- [Dataset entries]:
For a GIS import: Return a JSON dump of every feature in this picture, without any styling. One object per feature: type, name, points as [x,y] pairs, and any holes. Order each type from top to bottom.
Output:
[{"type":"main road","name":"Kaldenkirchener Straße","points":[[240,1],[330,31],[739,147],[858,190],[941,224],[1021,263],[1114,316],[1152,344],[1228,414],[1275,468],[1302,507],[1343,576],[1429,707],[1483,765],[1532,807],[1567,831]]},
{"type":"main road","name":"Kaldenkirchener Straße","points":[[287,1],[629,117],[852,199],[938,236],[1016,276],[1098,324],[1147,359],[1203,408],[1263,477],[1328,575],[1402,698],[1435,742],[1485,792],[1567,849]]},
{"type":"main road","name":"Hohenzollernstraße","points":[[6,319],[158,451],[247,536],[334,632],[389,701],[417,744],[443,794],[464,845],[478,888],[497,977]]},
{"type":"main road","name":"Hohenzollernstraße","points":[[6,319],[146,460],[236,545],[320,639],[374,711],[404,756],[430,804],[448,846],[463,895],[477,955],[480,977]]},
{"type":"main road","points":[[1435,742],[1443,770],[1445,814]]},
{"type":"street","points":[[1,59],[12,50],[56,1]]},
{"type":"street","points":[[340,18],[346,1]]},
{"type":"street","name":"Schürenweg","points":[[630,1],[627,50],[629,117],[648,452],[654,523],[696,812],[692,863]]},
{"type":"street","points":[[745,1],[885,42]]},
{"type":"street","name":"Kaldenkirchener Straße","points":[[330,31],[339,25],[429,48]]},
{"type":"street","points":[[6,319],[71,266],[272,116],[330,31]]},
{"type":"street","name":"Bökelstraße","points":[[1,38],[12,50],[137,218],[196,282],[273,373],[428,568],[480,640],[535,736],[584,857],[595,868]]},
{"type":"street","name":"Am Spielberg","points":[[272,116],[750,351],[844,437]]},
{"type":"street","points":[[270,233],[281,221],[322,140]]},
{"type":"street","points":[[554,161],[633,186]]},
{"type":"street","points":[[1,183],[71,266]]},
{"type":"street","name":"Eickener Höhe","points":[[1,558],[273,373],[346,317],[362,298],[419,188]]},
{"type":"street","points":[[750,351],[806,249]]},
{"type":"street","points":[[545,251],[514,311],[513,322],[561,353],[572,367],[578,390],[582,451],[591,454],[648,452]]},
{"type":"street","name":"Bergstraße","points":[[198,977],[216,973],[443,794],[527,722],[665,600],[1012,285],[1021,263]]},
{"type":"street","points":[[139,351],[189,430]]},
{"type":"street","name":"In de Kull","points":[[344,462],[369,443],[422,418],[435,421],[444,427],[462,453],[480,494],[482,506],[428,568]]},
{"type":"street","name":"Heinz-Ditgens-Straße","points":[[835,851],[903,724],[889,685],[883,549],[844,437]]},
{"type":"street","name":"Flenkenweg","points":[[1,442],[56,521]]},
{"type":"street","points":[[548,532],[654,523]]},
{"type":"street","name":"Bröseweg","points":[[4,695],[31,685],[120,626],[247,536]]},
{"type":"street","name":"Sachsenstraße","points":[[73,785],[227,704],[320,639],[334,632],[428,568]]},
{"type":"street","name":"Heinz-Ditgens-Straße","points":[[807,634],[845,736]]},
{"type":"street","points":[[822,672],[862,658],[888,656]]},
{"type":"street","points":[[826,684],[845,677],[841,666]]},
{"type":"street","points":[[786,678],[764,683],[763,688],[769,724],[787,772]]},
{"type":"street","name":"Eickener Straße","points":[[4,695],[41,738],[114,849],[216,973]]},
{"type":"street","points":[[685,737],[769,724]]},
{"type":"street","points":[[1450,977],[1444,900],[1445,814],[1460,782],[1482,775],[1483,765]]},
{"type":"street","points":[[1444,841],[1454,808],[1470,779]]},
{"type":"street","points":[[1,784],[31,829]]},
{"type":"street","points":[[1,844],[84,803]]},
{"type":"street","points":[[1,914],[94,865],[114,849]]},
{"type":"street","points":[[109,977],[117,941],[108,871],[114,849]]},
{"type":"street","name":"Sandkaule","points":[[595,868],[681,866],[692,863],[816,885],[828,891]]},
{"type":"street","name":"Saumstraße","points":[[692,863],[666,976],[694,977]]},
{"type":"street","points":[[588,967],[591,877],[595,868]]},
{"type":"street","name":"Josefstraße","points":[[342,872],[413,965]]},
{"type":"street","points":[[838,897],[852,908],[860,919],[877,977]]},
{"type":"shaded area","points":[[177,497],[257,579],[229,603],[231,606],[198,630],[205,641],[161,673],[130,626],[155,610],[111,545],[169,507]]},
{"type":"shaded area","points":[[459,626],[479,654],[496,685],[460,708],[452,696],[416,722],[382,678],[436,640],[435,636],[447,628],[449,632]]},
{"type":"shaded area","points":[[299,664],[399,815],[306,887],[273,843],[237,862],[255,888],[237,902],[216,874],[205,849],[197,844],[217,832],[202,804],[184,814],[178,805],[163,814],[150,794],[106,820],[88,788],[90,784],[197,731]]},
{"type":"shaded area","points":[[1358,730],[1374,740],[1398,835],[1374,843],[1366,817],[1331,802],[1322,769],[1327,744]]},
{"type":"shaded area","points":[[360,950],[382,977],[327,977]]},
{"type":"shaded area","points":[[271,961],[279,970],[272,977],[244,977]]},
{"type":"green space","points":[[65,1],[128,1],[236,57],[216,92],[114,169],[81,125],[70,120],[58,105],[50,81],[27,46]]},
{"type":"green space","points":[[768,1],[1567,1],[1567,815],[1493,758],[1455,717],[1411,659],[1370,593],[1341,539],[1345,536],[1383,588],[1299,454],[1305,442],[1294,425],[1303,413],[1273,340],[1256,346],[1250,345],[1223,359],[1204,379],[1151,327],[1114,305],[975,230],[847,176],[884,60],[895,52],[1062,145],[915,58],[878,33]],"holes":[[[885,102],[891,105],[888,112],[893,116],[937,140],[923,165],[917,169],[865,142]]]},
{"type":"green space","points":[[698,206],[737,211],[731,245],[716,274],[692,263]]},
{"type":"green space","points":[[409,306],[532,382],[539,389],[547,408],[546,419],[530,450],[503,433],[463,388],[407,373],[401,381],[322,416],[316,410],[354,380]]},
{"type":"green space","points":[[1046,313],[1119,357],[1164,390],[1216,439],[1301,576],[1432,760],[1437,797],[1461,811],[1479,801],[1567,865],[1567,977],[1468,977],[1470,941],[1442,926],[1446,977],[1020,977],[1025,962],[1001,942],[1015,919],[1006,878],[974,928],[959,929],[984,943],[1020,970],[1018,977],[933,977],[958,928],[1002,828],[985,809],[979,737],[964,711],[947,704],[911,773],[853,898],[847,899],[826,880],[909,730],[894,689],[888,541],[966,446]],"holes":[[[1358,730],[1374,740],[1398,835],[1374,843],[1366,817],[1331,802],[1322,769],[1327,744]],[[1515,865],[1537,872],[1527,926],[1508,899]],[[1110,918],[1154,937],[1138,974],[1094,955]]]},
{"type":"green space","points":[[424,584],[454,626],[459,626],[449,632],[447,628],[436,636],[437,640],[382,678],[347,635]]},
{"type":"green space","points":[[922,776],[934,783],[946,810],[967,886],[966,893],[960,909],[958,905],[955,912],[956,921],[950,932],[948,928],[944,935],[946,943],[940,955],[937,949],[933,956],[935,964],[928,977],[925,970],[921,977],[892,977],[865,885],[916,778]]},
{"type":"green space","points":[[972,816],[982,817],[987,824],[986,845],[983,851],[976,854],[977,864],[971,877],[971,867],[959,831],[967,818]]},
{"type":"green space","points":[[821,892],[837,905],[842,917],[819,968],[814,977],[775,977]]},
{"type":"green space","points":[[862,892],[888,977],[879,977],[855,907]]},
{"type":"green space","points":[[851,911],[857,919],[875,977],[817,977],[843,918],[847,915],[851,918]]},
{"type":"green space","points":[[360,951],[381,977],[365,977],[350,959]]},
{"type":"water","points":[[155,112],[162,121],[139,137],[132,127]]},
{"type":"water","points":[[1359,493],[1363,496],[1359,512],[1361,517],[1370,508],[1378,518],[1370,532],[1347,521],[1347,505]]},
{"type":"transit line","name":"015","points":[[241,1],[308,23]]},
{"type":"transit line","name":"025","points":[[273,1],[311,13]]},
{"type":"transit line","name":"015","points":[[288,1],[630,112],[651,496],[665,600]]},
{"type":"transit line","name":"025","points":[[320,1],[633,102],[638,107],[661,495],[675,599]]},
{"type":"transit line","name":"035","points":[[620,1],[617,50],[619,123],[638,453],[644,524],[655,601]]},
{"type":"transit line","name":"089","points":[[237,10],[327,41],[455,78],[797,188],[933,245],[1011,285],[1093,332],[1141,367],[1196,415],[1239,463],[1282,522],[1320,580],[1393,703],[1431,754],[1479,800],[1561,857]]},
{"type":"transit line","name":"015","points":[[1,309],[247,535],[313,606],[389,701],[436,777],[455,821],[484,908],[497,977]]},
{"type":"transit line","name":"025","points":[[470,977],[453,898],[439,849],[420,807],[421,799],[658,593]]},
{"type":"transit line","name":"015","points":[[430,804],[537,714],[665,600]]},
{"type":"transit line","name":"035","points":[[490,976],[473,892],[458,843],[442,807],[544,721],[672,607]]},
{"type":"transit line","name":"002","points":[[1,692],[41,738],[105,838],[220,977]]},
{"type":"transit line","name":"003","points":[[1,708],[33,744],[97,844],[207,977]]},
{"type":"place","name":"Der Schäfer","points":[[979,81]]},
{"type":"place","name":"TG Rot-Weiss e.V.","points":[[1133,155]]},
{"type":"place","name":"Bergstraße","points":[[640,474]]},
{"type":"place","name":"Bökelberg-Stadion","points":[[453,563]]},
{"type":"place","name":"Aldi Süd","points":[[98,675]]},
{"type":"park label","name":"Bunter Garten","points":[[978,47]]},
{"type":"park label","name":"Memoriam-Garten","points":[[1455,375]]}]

- [TASK]: Check each line of the records for the word "Kaldenkirchener" and extract those that contain it.

- [RESULT FOR THIS EXERCISE]:
[{"type":"main road","name":"Kaldenkirchener Straße","points":[[240,1],[330,31],[739,147],[858,190],[941,224],[1021,263],[1114,316],[1152,344],[1228,414],[1275,468],[1302,507],[1343,576],[1429,707],[1483,765],[1532,807],[1567,831]]},
{"type":"main road","name":"Kaldenkirchener Straße","points":[[287,1],[629,117],[852,199],[938,236],[1016,276],[1098,324],[1147,359],[1203,408],[1263,477],[1328,575],[1402,698],[1435,742],[1485,792],[1567,849]]},
{"type":"street","name":"Kaldenkirchener Straße","points":[[330,31],[339,25],[429,48]]},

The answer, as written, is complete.